Different forms of wireless and leadless pacemakers have come onto the market in recent years to replace the status quo, a pulse generator located in a patient’s chest and connected to the heart via one to three wired stimulus and sensing leads.

Former Rice faculty member Aydin Babakhani and his Texas Medical Center colleagues introduced their concept for a more advanced wireless pacemaker last year that could be embedded in the heart and charged via radio frequency energy harvesting.

The students’ concept aims to build on that technology by establishing an entire network inside the heart. “The current (commercial) leadless solution is a bullet-sized pacemaker with a battery that is installed inside the heart,” said team member Yoseph Maguire. “It is effective only in pacing a single chamber of the heart.”

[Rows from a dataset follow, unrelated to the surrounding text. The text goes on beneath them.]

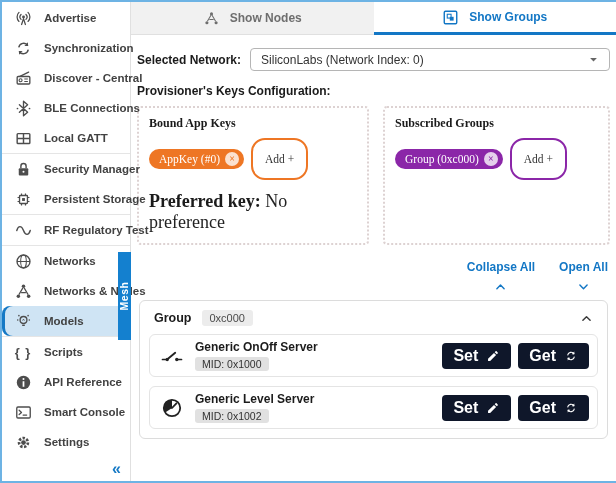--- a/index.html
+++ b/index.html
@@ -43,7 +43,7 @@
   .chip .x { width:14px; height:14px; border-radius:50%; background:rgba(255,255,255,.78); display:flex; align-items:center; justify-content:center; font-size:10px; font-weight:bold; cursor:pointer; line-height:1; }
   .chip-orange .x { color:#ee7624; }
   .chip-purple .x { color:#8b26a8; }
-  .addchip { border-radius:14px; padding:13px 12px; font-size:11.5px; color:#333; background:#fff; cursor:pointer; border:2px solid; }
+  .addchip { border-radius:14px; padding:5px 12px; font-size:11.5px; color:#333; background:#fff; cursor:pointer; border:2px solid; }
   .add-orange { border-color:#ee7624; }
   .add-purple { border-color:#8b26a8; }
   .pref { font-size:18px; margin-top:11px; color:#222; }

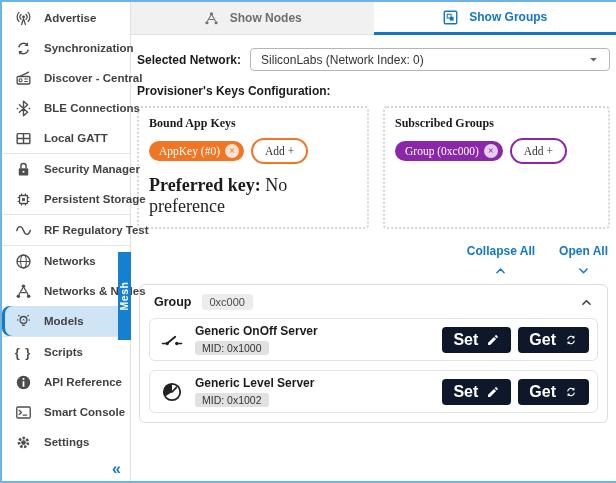--- a/index.html
+++ b/index.html
@@ -58,7 +58,7 @@
   .model-row { border:1px solid #e4e4e4; border-radius:6px; margin:0 9px 9px; padding:5px 8px 5px 9px; display:flex; align-items:center; gap:10px; }
   .m-icon { width:26px; height:26px; display:flex; align-items:center; justify-content:center; flex-shrink:0; }
   .m-info { display:flex; flex-direction:column; gap:3px; }
-  .m-name { font-size:12px; font-weight:bold; color:#1b1b1b; }
+  .m-name { font-size:16px; font-weight:bold; color:#1b1b1b;margin-top:36px; }
   .m-mid { background:#e1e1e1; border-radius:3px; padding:1px 7px; font-size:10.5px; color:#333; align-self:flex-start; }
   .btns { margin-left:auto; display:flex; gap:7px; }
   .btn { background:#0f172a; color:#fff; border:none; border-radius:4px; font-size:16px; font-weight:bold; padding:0 11px; height:26px; display:flex; align-items:center; gap:8px; cursor:pointer; font-family:inherit; }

The concept by Maguire and his fellow electrical and computer engineering students – Chris Chivetta, Yixin Chen, Cody Tapscott, Ricky Chen and June Chen – would use millimeter-scale chips that would be permanently embedded within the heart.

They developed their ideas with the help of faculty advisers Joseph Cavallaro, a professor of electrical and computer engineering, and Gary Woods, a professor in the practice of computer technology and electrical and computer engineering, along with Texas Heart Institute cardiologists Dr. Mehdi Razavi and Dr. Brian Greet. Behnaam Aazhang, a professor of electrical and computer engineering, and Yingyan Lin, a Texas Instruments visiting research assistant professor of electrical and computer engineering, contributed to the machine learning and sensing aspects of the project.